Exercise details » Could you copy out the part of the climate report passage below that opens with the words containing "A worker at" and closes with "and momentous risks.", with "apocalypse" renamed to "catastrophe"?

In a grim and powerful assessment of the future of the planet, the
leading international network of climate scientists has concluded for
the first time that global warming is “unequivocal” and that human
activity is the main driver, “very likely” causing most of the rise in
temperatures since 1950.
In its fourth assessment of global warming, released Friday, the
Intergovernmental Panel on Climate Change used its strongest language
yet in drawing a link between human activity and recent warming.
A worker at an industrial-residue disposal site in Hanshou County in
central China Friday. A climate panel has concluded that human
industrial activity is “very likely” driving global temperature rises.
They said the world was in for centuries of climbing temperatures,
rising seas and shifting weather patterns — unavoidable results of the
buildup of heat-trapping gases in the atmosphere.
But their report, released here on Friday by the Intergovernmental Panel
on Climate Change, said warming and its harmful consequences could be
substantially blunted by prompt action.
While the report provided scant new evidence of a climate apocalypse
now, and while it expressly avoided recommending courses of action,
officials from the United Nations agencies that created the panel in
1988 said it spoke of the urgent need to limit looming and momentous risks.

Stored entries
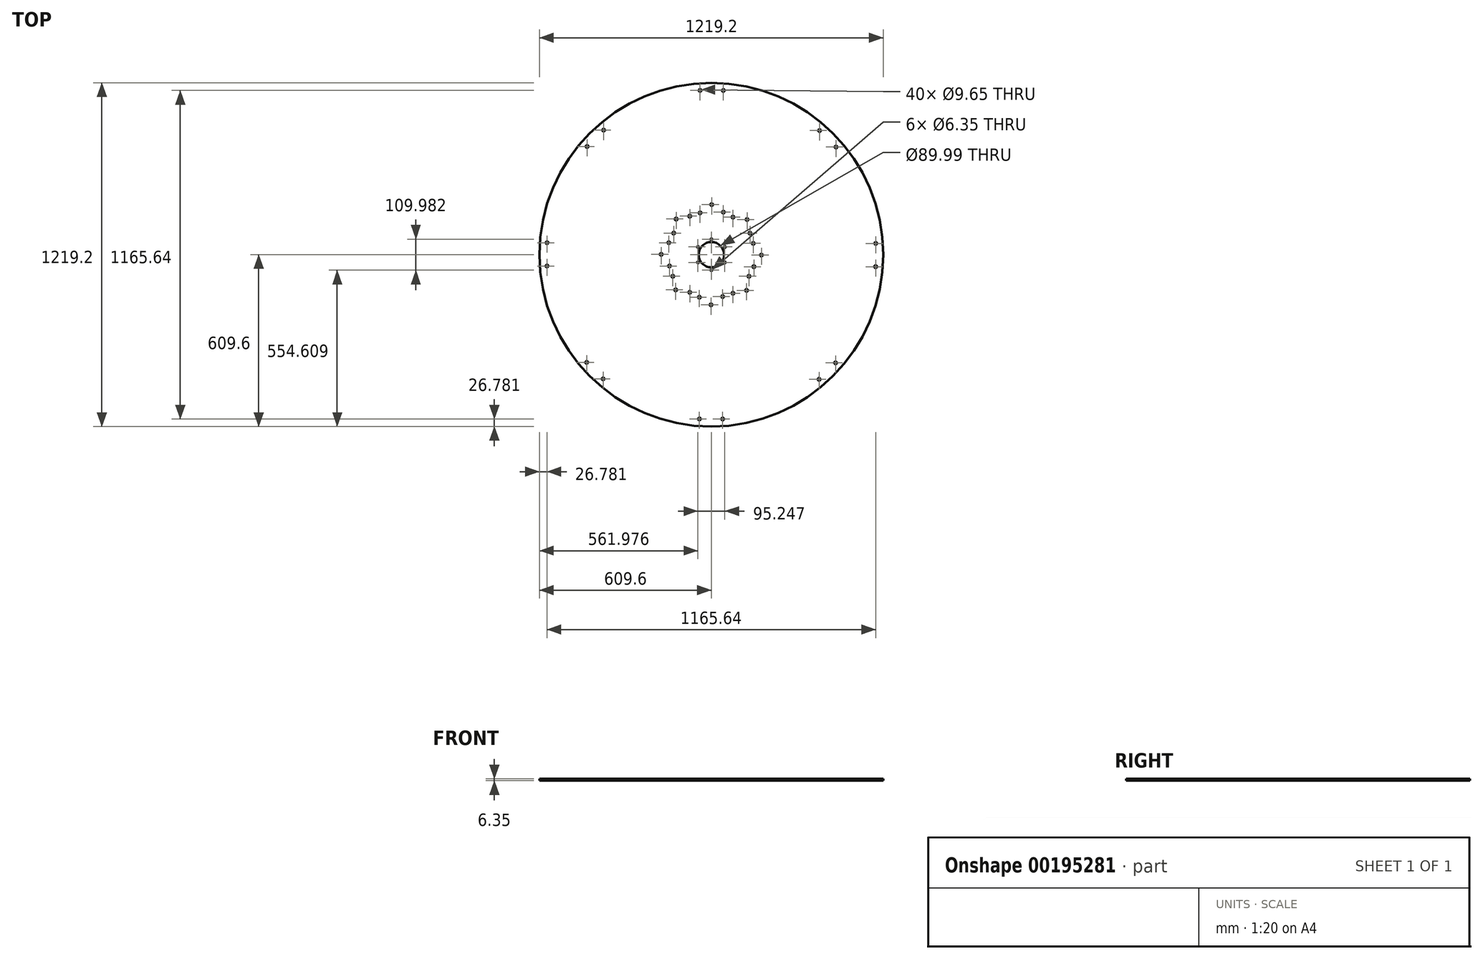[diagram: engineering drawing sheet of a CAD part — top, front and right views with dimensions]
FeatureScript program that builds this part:
annotation { "Feature Type Name" : "Feature", "Feature Type Description" : "" }
export const myFeature = defineFeature(function(context is Context, id is Id, definition is map)
    precondition{}
    {
        {
            var Q0;
            Q0=qCreatedBy(makeId("Top.planeOp"),FACE);
            var sketch = newSketch(context, id + "F0", { "sketchPlane" : qUnion([Q0])});
            skCircle(sketch, "E0", {"center": v(0, 0) * mm, "radius": 45 * mm});
            skCircle(sketch, "E1", {"center": v(0, 0) * mm, "radius": 65 * mm, "construction": true});
            skCircle(sketch, "E2", {"center": v(0, 55) * mm, "radius": 3.18 * mm});
            skCircle(sketch, "E3.1.0", {"center": v(-47.62, 27.5) * mm, "radius": 3.18 * mm});
            skCircle(sketch, "E3.2.0", {"center": v(-47.62, -27.5) * mm, "radius": 3.18 * mm});
            skCircle(sketch, "E3.3.0", {"center": v(0, -55) * mm, "radius": 3.18 * mm});
            skCircle(sketch, "E3.4.0", {"center": v(47.62, -27.5) * mm, "radius": 3.18 * mm});
            skCircle(sketch, "E3.5.0", {"center": v(47.62, 27.5) * mm, "radius": 3.18 * mm});
            skCircle(sketch, "E4", {"center": v(0, 0) * mm, "radius": 609.6 * mm});
            skPoint(sketch, "E5.center", {"position": v(0.6, 0) * mm});
            skCircle(sketch, "E6", {"center": v(-40.14, 582.82) * mm, "radius": 4.83 * mm});
            skCircle(sketch, "E7", {"center": v(42.4, 582.66) * mm, "radius": 4.83 * mm});
            skCircle(sketch, "E8.1.0", {"center": v(-440.5, 383.73) * mm, "radius": 4.83 * mm});
            skCircle(sketch, "E8.1.1", {"center": v(-382.02, 441.99) * mm, "radius": 4.83 * mm});
            skCircle(sketch, "E8.2.0", {"center": v(-582.82, -40.14) * mm, "radius": 4.83 * mm});
            skCircle(sketch, "E8.2.1", {"center": v(-582.66, 42.4) * mm, "radius": 4.83 * mm});
            skCircle(sketch, "E8.3.0", {"center": v(-383.73, -440.5) * mm, "radius": 4.83 * mm});
            skCircle(sketch, "E8.3.1", {"center": v(-441.99, -382.02) * mm, "radius": 4.83 * mm});
            skCircle(sketch, "E8.4.0", {"center": v(40.14, -582.82) * mm, "radius": 4.83 * mm});
            skCircle(sketch, "E8.4.1", {"center": v(-42.4, -582.66) * mm, "radius": 4.83 * mm});
            skCircle(sketch, "E8.5.0", {"center": v(440.5, -383.73) * mm, "radius": 4.83 * mm});
            skCircle(sketch, "E8.5.1", {"center": v(382.02, -441.99) * mm, "radius": 4.83 * mm});
            skCircle(sketch, "E8.6.0", {"center": v(582.82, 40.14) * mm, "radius": 4.83 * mm});
            skCircle(sketch, "E8.6.1", {"center": v(582.66, -42.4) * mm, "radius": 4.83 * mm});
            skCircle(sketch, "E8.7.0", {"center": v(383.73, 440.5) * mm, "radius": 4.83 * mm});
            skCircle(sketch, "E8.7.1", {"center": v(441.99, 382.02) * mm, "radius": 4.83 * mm});
            skCircle(sketch, "E9", {"center": v(42.55, 150.86) * mm, "radius": 4.83 * mm});
            skCircle(sketch, "E10", {"center": v(-40.16, 148.45) * mm, "radius": 4.83 * mm});
            skCircle(sketch, "E11", {"center": v(1.2, 177.8) * mm, "radius": 4.83 * mm});
            skCircle(sketch, "E12.1.0", {"center": v(-133.36, 76.57) * mm, "radius": 4.83 * mm});
            skCircle(sketch, "E12.1.1", {"center": v(-124.88, 126.57) * mm, "radius": 4.83 * mm});
            skCircle(sketch, "E12.1.2", {"center": v(-76.59, 136.76) * mm, "radius": 4.83 * mm});
            skCircle(sketch, "E12.2.0", {"center": v(-148.45, -40.16) * mm, "radius": 4.83 * mm});
            skCircle(sketch, "E12.2.1", {"center": v(-177.8, 1.2) * mm, "radius": 4.83 * mm});
            skCircle(sketch, "E12.2.2", {"center": v(-150.86, 42.55) * mm, "radius": 4.83 * mm});
            skCircle(sketch, "E12.3.0", {"center": v(-76.57, -133.36) * mm, "radius": 4.83 * mm});
            skCircle(sketch, "E12.3.1", {"center": v(-126.57, -124.88) * mm, "radius": 4.83 * mm});
            skCircle(sketch, "E12.3.2", {"center": v(-136.76, -76.59) * mm, "radius": 4.83 * mm});
            skCircle(sketch, "E12.4.0", {"center": v(40.16, -148.45) * mm, "radius": 4.83 * mm});
            skCircle(sketch, "E12.4.1", {"center": v(-1.2, -177.8) * mm, "radius": 4.83 * mm});
            skCircle(sketch, "E12.4.2", {"center": v(-42.55, -150.86) * mm, "radius": 4.83 * mm});
            skCircle(sketch, "E12.5.0", {"center": v(133.36, -76.57) * mm, "radius": 4.83 * mm});
            skCircle(sketch, "E12.5.1", {"center": v(124.88, -126.57) * mm, "radius": 4.83 * mm});
            skCircle(sketch, "E12.5.2", {"center": v(76.59, -136.76) * mm, "radius": 4.83 * mm});
            skCircle(sketch, "E12.6.0", {"center": v(148.45, 40.16) * mm, "radius": 4.83 * mm});
            skCircle(sketch, "E12.6.1", {"center": v(177.8, -1.2) * mm, "radius": 4.83 * mm});
            skCircle(sketch, "E12.6.2", {"center": v(150.86, -42.55) * mm, "radius": 4.83 * mm});
            skCircle(sketch, "E12.7.0", {"center": v(76.57, 133.36) * mm, "radius": 4.83 * mm});
            skCircle(sketch, "E12.7.1", {"center": v(126.57, 124.88) * mm, "radius": 4.83 * mm});
            skCircle(sketch, "E12.7.2", {"center": v(136.76, 76.59) * mm, "radius": 4.83 * mm});
            skLineSegment(sketch, "E13", {"start": v(-382.02, 441.99) * mm, "end": v(-76.59, 136.76) * mm, "construction": true});
            skLineSegment(sketch, "E14", {"start": v(-440.5, 383.73) * mm, "end": v(-133.36, 76.57) * mm, "construction": true});
            skLineSegment(sketch, "E15.1.0", {"start": v(-581.69, 41.43) * mm, "end": v(-149.89, 41.57) * mm, "construction": true});
            skLineSegment(sketch, "E15.1.1", {"start": v(-581.85, -41.12) * mm, "end": v(-147.47, -41.13) * mm, "construction": true});
            skLineSegment(sketch, "E15.2.0", {"start": v(-439.64, -382.99) * mm, "end": v(-134.4, -77.56) * mm, "construction": true});
            skLineSegment(sketch, "E15.2.1", {"start": v(-381.38, -441.47) * mm, "end": v(-74.22, -134.34) * mm, "construction": true});
            skLineSegment(sketch, "E15.3.0", {"start": v(-39.08, -582.66) * mm, "end": v(-39.22, -150.86) * mm, "construction": true});
            skLineSegment(sketch, "E15.3.1", {"start": v(43.47, -582.82) * mm, "end": v(43.48, -148.45) * mm, "construction": true});
            skLineSegment(sketch, "E15.4.0", {"start": v(385.34, -440.61) * mm, "end": v(79.91, -135.38) * mm, "construction": true});
            skLineSegment(sketch, "E15.4.1", {"start": v(443.82, -382.35) * mm, "end": v(136.69, -75.2) * mm, "construction": true});
            skLineSegment(sketch, "E15.5.0", {"start": v(585, -40.06) * mm, "end": v(153.2, -40.2) * mm, "construction": true});
            skLineSegment(sketch, "E15.5.1", {"start": v(585.17, 42.5) * mm, "end": v(150.8, 42.5) * mm, "construction": true});
            skLineSegment(sketch, "E15.6.0", {"start": v(442.96, 384.37) * mm, "end": v(137.73, 78.94) * mm, "construction": true});
            skLineSegment(sketch, "E15.6.1", {"start": v(384.7, 442.85) * mm, "end": v(77.55, 135.71) * mm, "construction": true});
            skLineSegment(sketch, "E15.7.0", {"start": v(42.4, 584.04) * mm, "end": v(42.55, 152.24) * mm, "construction": true});
            skLineSegment(sketch, "E15.7.1", {"start": v(-40.14, 584.2) * mm, "end": v(-40.16, 149.82) * mm, "construction": true});
            skPoint(sketch, "E15.center", {"position": v(1.66, 0.69) * mm});
            skSolve(sketch);
        }
        {
            var Q0;
            Q0=makeQuery(id+"F0.imprint","IMPRINT",FACE,{"disambiguationData":[TD([[makeQuery(id+"F0.imprint","IMPRINT",EDGE,{"derivedFrom":sQuery(id+"F0.wireOp",EDGE,"E0")}),-1.0]])]});
            extrude(context, id + "F1", {"entities" : qUnion([Q0]), "depth" : 6.35 * mm});
        }
    });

Solution to this exercise »
A worker at an industrial-residue disposal site in Hanshou County in
central China Friday. A climate panel has concluded that human
industrial activity is “very likely” driving global temperature rises.
They said the world was in for centuries of climbing temperatures,
rising seas and shifting weather patterns — unavoidable results of the
buildup of heat-trapping gases in the atmosphere.
But their report, released here on Friday by the Intergovernmental Panel
on Climate Change, said warming and its harmful consequences could be
substantially blunted by prompt action.
While the report provided scant new evidence of a climate catastrophe
now, and while it expressly avoided recommending courses of action,
officials from the United Nations agencies that created the panel in
1988 said it spoke of the urgent need to limit looming and momentous risks.